* [Document]
[START]

CDL Exploration (Nebraska)

Memory-safe CDL checks for Nebraska: per-year corn coverage, downsampled stable-corn mask, and AOI footprint. GPU is used where it helps; disk I/O dominates the per-block counting.

In [None]:
import sys, pathlib, os
from dotenv import load_dotenv

repo_root = pathlib.Path.cwd().resolve().parent if (pathlib.Path.cwd().name == 'notebooks') else pathlib.Path.cwd().resolve()
sys.path.append(str(repo_root))
load_dotenv(repo_root / '.env')
print('Repo root:', repo_root)
print('GPU_ENABLED:', os.getenv('GPU_ENABLED'))


In [None]:
import numpy as np
import matplotlib.pyplot as plt
import rasterio
from rasterio.enums import Resampling
from shapely.geometry import box
import torch

from src.config import CDL_DIR, GPU_ENABLED
from src.geo.aoi_nebraska import NEBRASKA_BBOX

CORN_CLASS = 1  # CDL corn class id
YEARS = [2019, 2020, 2021, 2022, 2023, 2024]
DOWNSAMPLE = 3  # downsample factor for previews (30m * 3 = 90m pixels)
DEVICE = "cuda" if (GPU_ENABLED and torch.cuda.is_available()) else "cpu"
if GPU_ENABLED and not torch.cuda.is_available():
    raise RuntimeError("GPU_ENABLED=true but CUDA not available; set GPU_ENABLED=false or install CUDA-enabled torch")
print("Using device:", DEVICE)


Per-year corn coverage (streamed)
- Streams CDL blocks to avoid loading multi-GB rasters.
- GPU is used for per-block equality/count if available; still largely disk-bound.
- Reports corn pixels, % of AOI, and km² (30 m pixels → 900 m²).

In [None]:
def count_corn(path, corn_class=CORN_CLASS):
    """
    Count corn pixels in a CDL raster using block reads.
    Uses GPU for per-block equality/count if DEVICE == "cuda".
    Returns: corn_count (int), total_pixels (int)
    """

[END]

* [Set exercise A] Update the Nebraska CDL notebook, starting with "repo_root = pathlib.Path.cwd().resolve().parent" and going on through "load_dotenv(repo_root / '.env')", so that "project_root" stands wherever "repo_root" appears.

* [Records to process]
[START]

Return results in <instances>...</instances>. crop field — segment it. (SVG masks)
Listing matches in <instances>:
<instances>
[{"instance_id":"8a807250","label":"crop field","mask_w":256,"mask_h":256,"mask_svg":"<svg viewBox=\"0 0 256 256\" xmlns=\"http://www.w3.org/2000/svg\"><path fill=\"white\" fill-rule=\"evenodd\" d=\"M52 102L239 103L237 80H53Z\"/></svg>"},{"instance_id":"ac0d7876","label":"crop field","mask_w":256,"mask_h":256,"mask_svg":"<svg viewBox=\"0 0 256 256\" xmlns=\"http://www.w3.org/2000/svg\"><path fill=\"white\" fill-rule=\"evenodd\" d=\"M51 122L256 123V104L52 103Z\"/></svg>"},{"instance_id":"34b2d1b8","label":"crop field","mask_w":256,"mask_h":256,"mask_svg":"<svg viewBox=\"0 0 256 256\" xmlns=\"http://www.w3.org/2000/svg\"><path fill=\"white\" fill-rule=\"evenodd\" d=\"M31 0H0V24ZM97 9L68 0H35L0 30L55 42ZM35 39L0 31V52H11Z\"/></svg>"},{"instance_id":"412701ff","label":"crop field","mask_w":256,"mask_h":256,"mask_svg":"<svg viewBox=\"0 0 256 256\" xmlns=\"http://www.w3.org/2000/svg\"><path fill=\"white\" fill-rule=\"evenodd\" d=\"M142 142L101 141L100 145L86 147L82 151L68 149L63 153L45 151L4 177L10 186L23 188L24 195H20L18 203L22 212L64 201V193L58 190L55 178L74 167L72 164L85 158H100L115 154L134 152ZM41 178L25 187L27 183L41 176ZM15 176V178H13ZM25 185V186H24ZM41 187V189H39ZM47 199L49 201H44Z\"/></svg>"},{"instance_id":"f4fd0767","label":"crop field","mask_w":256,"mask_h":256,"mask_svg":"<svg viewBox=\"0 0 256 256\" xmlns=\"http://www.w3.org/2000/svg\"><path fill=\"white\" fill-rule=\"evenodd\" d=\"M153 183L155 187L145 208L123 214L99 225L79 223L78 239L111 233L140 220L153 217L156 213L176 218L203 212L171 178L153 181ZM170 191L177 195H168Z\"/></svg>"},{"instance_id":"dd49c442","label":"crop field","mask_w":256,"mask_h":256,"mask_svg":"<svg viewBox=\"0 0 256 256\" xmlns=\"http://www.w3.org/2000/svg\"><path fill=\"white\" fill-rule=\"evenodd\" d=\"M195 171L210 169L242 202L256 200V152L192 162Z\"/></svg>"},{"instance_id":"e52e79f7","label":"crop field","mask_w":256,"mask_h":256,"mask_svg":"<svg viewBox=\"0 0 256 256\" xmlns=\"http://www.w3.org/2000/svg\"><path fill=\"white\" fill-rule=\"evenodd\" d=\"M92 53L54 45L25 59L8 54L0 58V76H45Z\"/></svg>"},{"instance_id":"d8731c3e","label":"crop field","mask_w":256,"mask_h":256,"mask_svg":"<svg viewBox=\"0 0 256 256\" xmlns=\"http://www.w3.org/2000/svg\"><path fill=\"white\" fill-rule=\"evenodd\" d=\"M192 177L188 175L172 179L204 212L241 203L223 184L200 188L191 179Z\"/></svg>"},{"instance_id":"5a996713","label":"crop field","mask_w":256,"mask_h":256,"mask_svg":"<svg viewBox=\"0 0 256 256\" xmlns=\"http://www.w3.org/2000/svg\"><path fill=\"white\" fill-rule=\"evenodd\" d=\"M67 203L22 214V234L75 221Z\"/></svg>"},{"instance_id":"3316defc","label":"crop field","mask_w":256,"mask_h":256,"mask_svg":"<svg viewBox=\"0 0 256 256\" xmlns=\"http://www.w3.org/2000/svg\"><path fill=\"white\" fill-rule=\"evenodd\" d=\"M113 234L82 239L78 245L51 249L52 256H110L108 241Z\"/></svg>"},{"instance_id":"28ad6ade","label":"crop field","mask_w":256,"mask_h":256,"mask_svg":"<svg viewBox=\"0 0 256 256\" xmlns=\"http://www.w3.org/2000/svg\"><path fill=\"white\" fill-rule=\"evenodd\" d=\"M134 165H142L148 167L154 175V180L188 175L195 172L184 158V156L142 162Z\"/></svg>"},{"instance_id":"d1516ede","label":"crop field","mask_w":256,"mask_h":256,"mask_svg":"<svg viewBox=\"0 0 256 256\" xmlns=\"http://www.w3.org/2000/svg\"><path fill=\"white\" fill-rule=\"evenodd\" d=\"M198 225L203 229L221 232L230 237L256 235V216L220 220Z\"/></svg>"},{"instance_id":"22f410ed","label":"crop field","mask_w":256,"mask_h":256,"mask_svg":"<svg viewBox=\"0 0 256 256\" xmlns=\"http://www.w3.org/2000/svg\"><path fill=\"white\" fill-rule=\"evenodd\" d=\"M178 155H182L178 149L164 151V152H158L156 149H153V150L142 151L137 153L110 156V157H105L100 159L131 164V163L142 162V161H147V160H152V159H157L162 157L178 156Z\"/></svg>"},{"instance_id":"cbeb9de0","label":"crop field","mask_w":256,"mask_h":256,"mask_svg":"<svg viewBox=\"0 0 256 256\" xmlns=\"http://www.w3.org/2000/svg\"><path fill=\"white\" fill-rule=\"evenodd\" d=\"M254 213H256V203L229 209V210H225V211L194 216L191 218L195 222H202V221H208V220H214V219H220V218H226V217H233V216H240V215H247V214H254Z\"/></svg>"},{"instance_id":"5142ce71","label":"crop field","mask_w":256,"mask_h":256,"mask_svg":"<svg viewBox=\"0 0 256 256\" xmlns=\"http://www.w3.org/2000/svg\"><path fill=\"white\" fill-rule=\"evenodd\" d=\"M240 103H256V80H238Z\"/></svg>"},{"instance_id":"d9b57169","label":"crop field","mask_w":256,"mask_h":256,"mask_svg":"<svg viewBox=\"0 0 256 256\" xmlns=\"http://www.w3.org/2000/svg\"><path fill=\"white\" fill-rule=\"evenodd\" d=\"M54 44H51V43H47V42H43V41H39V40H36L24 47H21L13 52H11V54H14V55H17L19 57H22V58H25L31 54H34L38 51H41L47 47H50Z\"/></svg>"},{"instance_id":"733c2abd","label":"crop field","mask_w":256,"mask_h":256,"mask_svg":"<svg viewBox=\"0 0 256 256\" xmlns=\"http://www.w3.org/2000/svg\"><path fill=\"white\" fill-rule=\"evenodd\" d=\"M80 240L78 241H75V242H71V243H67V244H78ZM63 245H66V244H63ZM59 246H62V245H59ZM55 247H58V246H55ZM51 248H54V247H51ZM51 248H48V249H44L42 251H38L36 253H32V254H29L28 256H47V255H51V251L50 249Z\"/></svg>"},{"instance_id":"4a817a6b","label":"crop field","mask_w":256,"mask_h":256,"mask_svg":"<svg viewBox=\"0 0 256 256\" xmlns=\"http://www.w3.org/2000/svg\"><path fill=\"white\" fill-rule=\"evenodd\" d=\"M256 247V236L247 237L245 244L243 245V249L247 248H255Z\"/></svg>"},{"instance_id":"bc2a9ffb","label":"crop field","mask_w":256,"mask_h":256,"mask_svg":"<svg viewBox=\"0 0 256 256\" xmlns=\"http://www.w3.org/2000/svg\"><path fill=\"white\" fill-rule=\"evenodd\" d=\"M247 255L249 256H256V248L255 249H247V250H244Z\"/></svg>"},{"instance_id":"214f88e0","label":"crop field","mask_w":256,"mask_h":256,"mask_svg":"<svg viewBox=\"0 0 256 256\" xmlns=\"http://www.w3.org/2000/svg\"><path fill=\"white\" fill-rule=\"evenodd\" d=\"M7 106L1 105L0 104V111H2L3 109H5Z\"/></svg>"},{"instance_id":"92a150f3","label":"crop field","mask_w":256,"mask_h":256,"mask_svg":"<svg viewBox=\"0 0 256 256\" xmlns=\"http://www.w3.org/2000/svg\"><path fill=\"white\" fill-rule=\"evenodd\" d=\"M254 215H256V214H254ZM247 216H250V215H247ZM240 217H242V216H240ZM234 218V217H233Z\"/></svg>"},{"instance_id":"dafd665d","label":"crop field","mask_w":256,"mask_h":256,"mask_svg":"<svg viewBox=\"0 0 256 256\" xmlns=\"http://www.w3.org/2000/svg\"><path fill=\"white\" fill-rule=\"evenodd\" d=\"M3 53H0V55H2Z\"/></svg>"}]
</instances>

[END]

* [Set exercise B] Filter the entries above down to every line that contains the string "instances", and copy those lines out.

* [Worked answer A]
project_root = pathlib.Path.cwd().resolve().parent if (pathlib.Path.cwd().name == 'notebooks') else pathlib.Path.cwd().resolve()
sys.path.append(str(project_root))
load_dotenv(project_root / '.env')

* [Worked answer B]
Return results in <instances>...</instances>. crop field — segment it. (SVG masks)
Listing matches in <instances>:
<instances>
</instances>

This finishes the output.